▸ **Exercise inputs**:
:::::
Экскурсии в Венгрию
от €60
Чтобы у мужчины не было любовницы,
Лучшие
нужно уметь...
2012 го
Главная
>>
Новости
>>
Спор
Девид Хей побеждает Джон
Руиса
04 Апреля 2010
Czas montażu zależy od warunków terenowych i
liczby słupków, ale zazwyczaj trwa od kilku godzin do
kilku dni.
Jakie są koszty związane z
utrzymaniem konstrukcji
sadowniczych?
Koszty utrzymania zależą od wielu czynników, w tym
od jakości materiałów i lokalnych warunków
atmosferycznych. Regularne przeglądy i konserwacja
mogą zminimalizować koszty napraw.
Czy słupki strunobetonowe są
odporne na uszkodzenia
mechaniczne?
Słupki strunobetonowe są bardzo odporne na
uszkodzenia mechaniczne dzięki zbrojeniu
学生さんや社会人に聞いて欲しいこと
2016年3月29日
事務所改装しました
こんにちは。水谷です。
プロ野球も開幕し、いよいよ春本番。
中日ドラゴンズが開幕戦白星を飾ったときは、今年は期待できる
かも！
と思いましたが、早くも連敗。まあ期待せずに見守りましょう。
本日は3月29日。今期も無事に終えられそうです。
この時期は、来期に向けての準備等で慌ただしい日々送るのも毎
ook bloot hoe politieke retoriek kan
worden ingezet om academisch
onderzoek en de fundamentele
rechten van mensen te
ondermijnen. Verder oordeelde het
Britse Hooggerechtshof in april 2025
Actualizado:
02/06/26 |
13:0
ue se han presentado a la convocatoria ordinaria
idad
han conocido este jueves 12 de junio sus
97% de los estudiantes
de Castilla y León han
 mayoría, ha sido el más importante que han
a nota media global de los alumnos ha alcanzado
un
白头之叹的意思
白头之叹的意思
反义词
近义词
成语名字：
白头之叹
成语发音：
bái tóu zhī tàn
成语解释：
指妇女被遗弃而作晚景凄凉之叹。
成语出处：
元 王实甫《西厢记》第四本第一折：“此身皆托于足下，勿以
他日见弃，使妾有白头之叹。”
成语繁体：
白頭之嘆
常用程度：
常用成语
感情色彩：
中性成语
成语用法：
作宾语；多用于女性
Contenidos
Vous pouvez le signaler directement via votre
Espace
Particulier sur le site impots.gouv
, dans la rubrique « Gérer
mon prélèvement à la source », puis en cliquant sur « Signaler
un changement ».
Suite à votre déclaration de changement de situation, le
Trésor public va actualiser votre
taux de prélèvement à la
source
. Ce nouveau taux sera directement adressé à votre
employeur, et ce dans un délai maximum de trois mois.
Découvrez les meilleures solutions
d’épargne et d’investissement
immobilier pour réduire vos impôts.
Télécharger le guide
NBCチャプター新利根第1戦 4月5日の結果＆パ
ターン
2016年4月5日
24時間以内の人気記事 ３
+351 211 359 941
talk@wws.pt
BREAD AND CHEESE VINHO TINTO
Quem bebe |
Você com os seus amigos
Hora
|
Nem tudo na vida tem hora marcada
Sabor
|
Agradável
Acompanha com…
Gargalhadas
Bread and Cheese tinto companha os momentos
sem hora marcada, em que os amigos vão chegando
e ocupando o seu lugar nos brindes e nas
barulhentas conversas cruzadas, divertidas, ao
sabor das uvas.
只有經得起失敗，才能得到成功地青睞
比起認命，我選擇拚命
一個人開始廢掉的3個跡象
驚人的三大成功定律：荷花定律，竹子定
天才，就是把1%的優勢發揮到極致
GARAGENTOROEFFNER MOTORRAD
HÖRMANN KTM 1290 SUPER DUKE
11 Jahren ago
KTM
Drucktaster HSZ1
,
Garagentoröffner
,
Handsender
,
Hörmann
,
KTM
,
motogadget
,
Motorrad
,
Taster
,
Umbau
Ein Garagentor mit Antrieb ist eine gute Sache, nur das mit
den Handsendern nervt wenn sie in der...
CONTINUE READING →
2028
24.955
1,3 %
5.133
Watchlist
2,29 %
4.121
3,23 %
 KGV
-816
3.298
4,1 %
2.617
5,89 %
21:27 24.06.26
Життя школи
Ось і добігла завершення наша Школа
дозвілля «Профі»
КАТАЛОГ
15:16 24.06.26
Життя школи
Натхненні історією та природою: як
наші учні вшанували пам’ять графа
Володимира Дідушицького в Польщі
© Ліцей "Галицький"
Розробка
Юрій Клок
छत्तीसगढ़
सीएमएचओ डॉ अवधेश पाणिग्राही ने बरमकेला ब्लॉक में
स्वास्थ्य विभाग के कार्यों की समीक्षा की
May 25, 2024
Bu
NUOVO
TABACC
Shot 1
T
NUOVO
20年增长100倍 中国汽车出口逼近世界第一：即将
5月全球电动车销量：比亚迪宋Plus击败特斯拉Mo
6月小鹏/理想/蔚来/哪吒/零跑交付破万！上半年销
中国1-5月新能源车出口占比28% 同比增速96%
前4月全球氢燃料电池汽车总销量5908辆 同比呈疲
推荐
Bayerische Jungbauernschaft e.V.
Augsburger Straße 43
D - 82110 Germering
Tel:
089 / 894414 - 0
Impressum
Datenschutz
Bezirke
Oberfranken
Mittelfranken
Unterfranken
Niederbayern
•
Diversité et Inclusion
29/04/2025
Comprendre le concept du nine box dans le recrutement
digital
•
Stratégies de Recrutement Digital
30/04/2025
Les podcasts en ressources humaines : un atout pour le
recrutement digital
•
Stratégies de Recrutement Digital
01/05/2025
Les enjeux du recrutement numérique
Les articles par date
:::::
▸ **Exercise brief**: Find every line in the items above that contains the word "odporne" and copy each of those lines.

▸ **Solution**:
odporne na uszkodzenia
Słupki strunobetonowe są bardzo odporne na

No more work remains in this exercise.